_Exercise_
In your copy of the data, omit the pictures and keep all else exactly as given.

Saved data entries

# # # # # # #

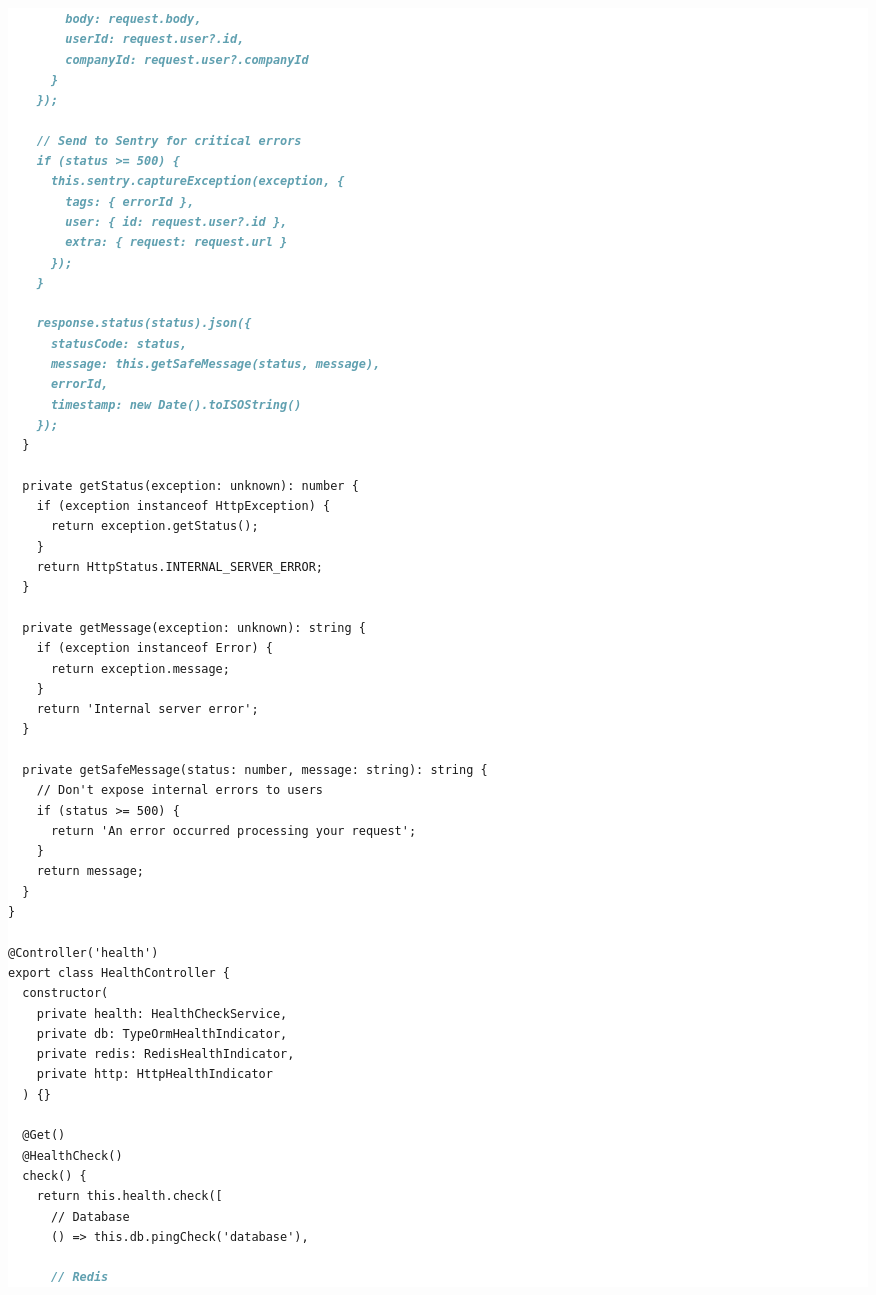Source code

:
 ```markdown
        body: request.body,
        userId: request.user?.id,
        companyId: request.user?.companyId
      }
    });

    // Send to Sentry for critical errors
    if (status >= 500) {
      this.sentry.captureException(exception, {
        tags: { errorId },
        user: { id: request.user?.id },
        extra: { request: request.url }
      });
    }

    response.status(status).json({
      statusCode: status,
      message: this.getSafeMessage(status, message),
      errorId,
      timestamp: new Date().toISOString()
    });
  }

  private getStatus(exception: unknown): number {
    if (exception instanceof HttpException) {
      return exception.getStatus();
    }
    return HttpStatus.INTERNAL_SERVER_ERROR;
  }

  private getMessage(exception: unknown): string {
    if (exception instanceof Error) {
      return exception.message;
    }
    return 'Internal server error';
  }

  private getSafeMessage(status: number, message: string): string {
    // Don't expose internal errors to users
    if (status >= 500) {
      return 'An error occurred processing your request';
    }
    return message;
  }
}

@Controller('health')
export class HealthController {
  constructor(
    private health: HealthCheckService,
    private db: TypeOrmHealthIndicator,
    private redis: RedisHealthIndicator,
    private http: HttpHealthIndicator
  ) {}

  @Get()
  @HealthCheck()
  check() {
    return this.health.check([
      // Database
      () => this.db.pingCheck('database'),
      
      // Redis
```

# # # # # # #

_Response to this task_
Source code

:
 ```markdown
        body: request.body,
        userId: request.user?.id,
        companyId: request.user?.companyId
      }
    });

    // Send to Sentry for critical errors
    if (status >= 500) {
      this.sentry.captureException(exception, {
        tags: { errorId },
        user: { id: request.user?.id },
        extra: { request: request.url }
      });
    }

    response.status(status).json({
      statusCode: status,
      message: this.getSafeMessage(status, message),
      errorId,
      timestamp: new Date().toISOString()
    });
  }

  private getStatus(exception: unknown): number {
    if (exception instanceof HttpException) {
      return exception.getStatus();
    }
    return HttpStatus.INTERNAL_SERVER_ERROR;
  }

  private getMessage(exception: unknown): string {
    if (exception instanceof Error) {
      return exception.message;
    }
    return 'Internal server error';
  }

  private getSafeMessage(status: number, message: string): string {
    // Don't expose internal errors to users
    if (status >= 500) {
      return 'An error occurred processing your request';
    }
    return message;
  }
}

@Controller('health')
export class HealthController {
  constructor(
    private health: HealthCheckService,
    private db: TypeOrmHealthIndicator,
    private redis: RedisHealthIndicator,
    private http: HttpHealthIndicator
  ) {}

  @Get()
  @HealthCheck()
  check() {
    return this.health.check([
      // Database
      () => this.db.pingCheck('database'),
      
      // Redis
```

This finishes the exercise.